Cooling off - the right way - in Vallorcine. Photo by Audun
The next kilometers were the worst. The course coming out of Vallorcine was a gradual climb towards Col de Montets, across grassy fields in the unrelenting sun. I forced myself to alternate between walking and running. The course dovetailed the road, and Audun kept cycling up the road to pop up at various moments.
“This part is aweful,” I told him, “I feel terrible."
“You’re walking way faster than everyone around you though!” he remarked. This was true. Many people were moving at zombie-march pace, while I was still power hiking.
Downing a gel at Col des Montets. Photo by Audun.
Still, when I came over the top of Col de Montets, the landscape opened up into a spectacular view of the Mont Blanc massif. I threw my hands up into the air and smiled. This is what I am here for! I thought. I hit the final climb towards La Flegère hard, pulling my poles out of my pack and pushing up the trail. I didn’t want to leave anything behind on the course.
For the first time all day, I wasn’t in a line of people dictating the pace. I found it almost comically difficult to set the pace on my own. I would be moving fast, then start to feel dizzy and wonder if this was sustainable for another hour of climbing. I would slow down and laugh at the glacial pace of my legs.
Out with the poles, headed for La Flegère. Photo by Audun
The trail climbed 200 vertical meters before diving down the most technical descent all day. I knew this was coming, though, and launched myself off rocks and roots with my poles. As the trail started to climb again, the final 400 vertical, I started to feel the heat get to me. Would I actually faint if I kept pushing? I wondered through my dizzy haze. I drank more water, and thought about the Central Governor, a theory in exercise physiology that says that pain is actually your brain limiting your body in order to protect it, rather than your body telling you it is near its limit. Was I near my limit? I didn’t dare go any closer, and so kept drink water and moving at a steady, slow pace. For the first time all day, a few people were passing me.
The final climb to La Flegère was on a murderously open ski slope. The only thing that kept me going was the thought of the beautiful descent to come. I knew I could crush it. I stowed my poles as I crested the top, and stopped briefly at the aid station to down some energy drink. I was surprised to see how many people were actually sitting down in the aid station tent. Come on! I thought, only 7K to go, and downhill to boot! No use stopping here!
I began descending, once again passing people, but my joy was brief as the oh-so-familiar pain of side stitch dug itself into my stomach. Why? I wailed to myself, This part is supposed to go fast! But I made myself breath, and slow down slightly, and soon enough the side stitch disappeared. This time I had beat the demon.
I positively flew down the hill, and found Audun at the begin of the final paved kilometers to Chamonix Centre.

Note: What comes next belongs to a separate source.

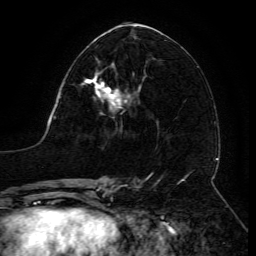
Breast MRI (dynamic contrast-enhanced), one axial slice; slice 63 of 134 in the series (ordered by position); cropped to one breast; dynamic contrast-enhanced series, time point 2 of 6 at this slice position (early post-contrast); 3 T; TE 4.8 ms, TR 9 ms; 1.2 mm slice thickness; 256 × 256 image matrix, field of view 190 × 190 mm. Female patient.
Outlined on this slice (semi-automatic segmentation, software-assisted and operator-edited):
- enhancing-tissue mask used for the functional tumour volume (all voxels passing the contrast-enhancement thresholds inside the analysis volume; usually the tumour): bounding box <81,72,131,110> (left, top, right, bottom; pixels)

“My watch died back there,” I told him, “So this last part isn’t going to be on Strava. Guess I should just stop now!” I was of course joking, and accelerated passed another runner. In the corner of my eye, I saw the runner drop, crumpling to the pavement. What had happened? Audun stopped to look after him though, and I figured there was nothing I could do, so I ran on.
Finding my stride in the final Ks to Chamonix. Photo by Audun.
Faster and faster I went, through a blur of streets with volunteers pointing the way. I felt really good - I was running with a stride similar to my 10K race pace - and when I saw the finish line I sprinted with every ounce of muscle fiber I had left. I passed one more person on the final sprint to the finish, before jumping over the finish line.
9 hours. 15 minutes. 24 seconds. It was over.
I was 28th out of 317 women, and 215 out of 1231 finishers over all. Nearly 200 people dropped out along the way. I moved up 700 places from the first to the final checkpoint. Great success? I think so. But I have to learn to start further forward!